● Extract:
-------

What special skills do historians bring to the discussion of big data? “The reading of temporally generated sequences of heterogeneous data is a historian’s speciality.”
If you “read” big data broadly, can you still know something deeply?
Are you persuaded by this: “Their training should evolve to entertain conversations about what makes a good longue durée narrative, about how the archival skills of the micro-historian can be combined with the overarching suggestions offered by the macroscope. In the era oflongue-durée tools, when experimenting across centuries becomes part of the toolkit of every graduate student, conversations about the appropriate audience and application of large-scale examinations of history may become part of the fabric of every History department.”
Do you see yourself in this?: “Historians may become tool-builders and tool-reviewers as well as tool-consumers and tool-teachers.”

Saturday, February 14, 2015

Prepping for class

One of my unsolved problems as an instructor of digital history is managing the readings that I assign. Not, of course (!) in the sense of getting the reading done. But because I have assigned almost all digital materials, I am doing my reading on the computer. Which, in this case, is the laptop I work with at home. I have not figured out how I as the instructor should manage the readings when we talk about them in class. I do make a practice of pulling them up on the class computer and monitor so that we can all turn to the same "page" if necessary. But I can't idly and subtly look through an article for a particular passage without making it patently obvious to the students that I am not attending wholly to what they are saying. I could possibly have the readings on a second laptop in class, but then I as an instructor will be sitting behind a wall of screens, dividing myself from my class.

I wonder how other professors deal with this problem.

Monday, February 9, 2015

Week 3

This is a key week in the class: we will divide into groups to work on semester-long projects. I have never put students into long-term groups before, so I am a little apprehensive about how to do it. Right now my intent is to let some (controlled) chaos reign and see if the students sort themselves into groups without help. If they need help, my plan is to have them engage in "speed dating," each talking to everyone else in the class for a fixed amount of time (e.g. two minutes) to test whether they will get along well enough to work together. Following the speed-rounds, students could submit to me a list of people they want to work with, and I could take a couple of minutes to organize the groups on that basis.

No one signed up to give a presentation this week, which might be just as well given the need to break into groups. Depending on how long it takes to organize into groups, I intend to take the students on a guided tour of the Encyclopedia of Milwaukee's successful grant application to the National Endowment for the Humanities.

-------

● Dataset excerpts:
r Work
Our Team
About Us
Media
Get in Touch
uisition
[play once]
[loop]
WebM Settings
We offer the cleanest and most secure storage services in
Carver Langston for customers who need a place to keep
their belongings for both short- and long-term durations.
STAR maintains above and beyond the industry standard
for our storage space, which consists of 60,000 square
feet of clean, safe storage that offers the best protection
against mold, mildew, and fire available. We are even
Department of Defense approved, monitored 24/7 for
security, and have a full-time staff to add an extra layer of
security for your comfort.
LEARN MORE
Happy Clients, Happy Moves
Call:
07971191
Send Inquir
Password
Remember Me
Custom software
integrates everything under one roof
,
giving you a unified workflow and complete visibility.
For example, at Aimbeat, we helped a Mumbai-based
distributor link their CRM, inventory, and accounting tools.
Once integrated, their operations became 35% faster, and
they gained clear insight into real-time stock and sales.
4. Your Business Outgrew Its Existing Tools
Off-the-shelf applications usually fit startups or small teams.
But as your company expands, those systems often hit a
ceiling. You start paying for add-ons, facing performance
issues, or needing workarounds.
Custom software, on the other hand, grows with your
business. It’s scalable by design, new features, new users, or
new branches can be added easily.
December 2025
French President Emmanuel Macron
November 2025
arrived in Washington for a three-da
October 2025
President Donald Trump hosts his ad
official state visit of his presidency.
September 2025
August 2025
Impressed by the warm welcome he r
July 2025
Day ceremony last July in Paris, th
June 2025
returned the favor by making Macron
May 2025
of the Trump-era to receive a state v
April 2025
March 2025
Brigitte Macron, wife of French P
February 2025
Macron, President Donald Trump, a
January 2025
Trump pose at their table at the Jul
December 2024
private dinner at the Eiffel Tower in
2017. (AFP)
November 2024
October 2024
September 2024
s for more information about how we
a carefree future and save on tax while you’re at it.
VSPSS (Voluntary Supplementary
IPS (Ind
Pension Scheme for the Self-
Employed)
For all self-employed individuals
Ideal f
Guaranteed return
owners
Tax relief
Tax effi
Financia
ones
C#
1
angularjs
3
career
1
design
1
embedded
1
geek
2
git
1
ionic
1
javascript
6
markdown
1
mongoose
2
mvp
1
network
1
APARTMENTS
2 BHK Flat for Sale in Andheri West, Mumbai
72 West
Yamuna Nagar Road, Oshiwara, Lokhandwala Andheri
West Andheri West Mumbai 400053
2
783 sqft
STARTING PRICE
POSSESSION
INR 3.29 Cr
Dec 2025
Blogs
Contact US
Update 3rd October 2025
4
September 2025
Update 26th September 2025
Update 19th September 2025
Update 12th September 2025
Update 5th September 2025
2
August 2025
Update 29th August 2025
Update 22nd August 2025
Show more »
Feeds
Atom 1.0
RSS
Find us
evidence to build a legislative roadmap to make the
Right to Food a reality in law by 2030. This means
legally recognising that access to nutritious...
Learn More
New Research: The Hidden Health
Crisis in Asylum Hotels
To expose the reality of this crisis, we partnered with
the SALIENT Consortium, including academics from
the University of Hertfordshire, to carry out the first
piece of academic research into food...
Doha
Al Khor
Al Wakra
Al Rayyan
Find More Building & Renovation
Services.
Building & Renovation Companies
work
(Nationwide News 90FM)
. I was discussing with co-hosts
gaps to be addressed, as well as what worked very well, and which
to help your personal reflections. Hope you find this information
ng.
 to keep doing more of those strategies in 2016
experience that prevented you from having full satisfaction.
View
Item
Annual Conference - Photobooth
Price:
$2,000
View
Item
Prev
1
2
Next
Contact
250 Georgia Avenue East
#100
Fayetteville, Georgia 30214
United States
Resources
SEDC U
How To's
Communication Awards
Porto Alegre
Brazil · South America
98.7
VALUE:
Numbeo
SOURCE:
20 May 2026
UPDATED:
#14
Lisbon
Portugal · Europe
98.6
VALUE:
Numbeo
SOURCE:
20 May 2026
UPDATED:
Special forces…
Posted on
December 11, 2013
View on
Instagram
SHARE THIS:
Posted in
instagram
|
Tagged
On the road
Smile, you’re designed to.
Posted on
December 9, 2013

-------

Continue the blog posts on teaching a digital history class from the point where they stop, before the data.

Reading questions:

Kelly, Teaching History in the Digital Age

Chapter 3

What does he mean about books “reading each other”?
What does he mean by “recombinant documents”? Why might you want such things?
What kind of metadata do you take in about primary sources, almost unconsciously, when you start to work with them in traditional formats? How do you get this metadata from digital sources?
What kind of new questions are made possibly by the availability and searchability of digital primary sources? How would this availability change your plans for your own research projects? Would you still travel to archives to conduct research?
What is “text mining”? Why would you want to do this? Given the amount of information produced, how would you make sense of it? Is close reading obsolete?

Chapter 4

What history-writing skills do you think that you (and students) need in the 21^st century? Does the standard college essay format teach you those skills?

How do you feel about requiring students to write in public instead of just handing in their work to the professor to read? How should we take into consideration student privacy issues when putting their work in the public realm?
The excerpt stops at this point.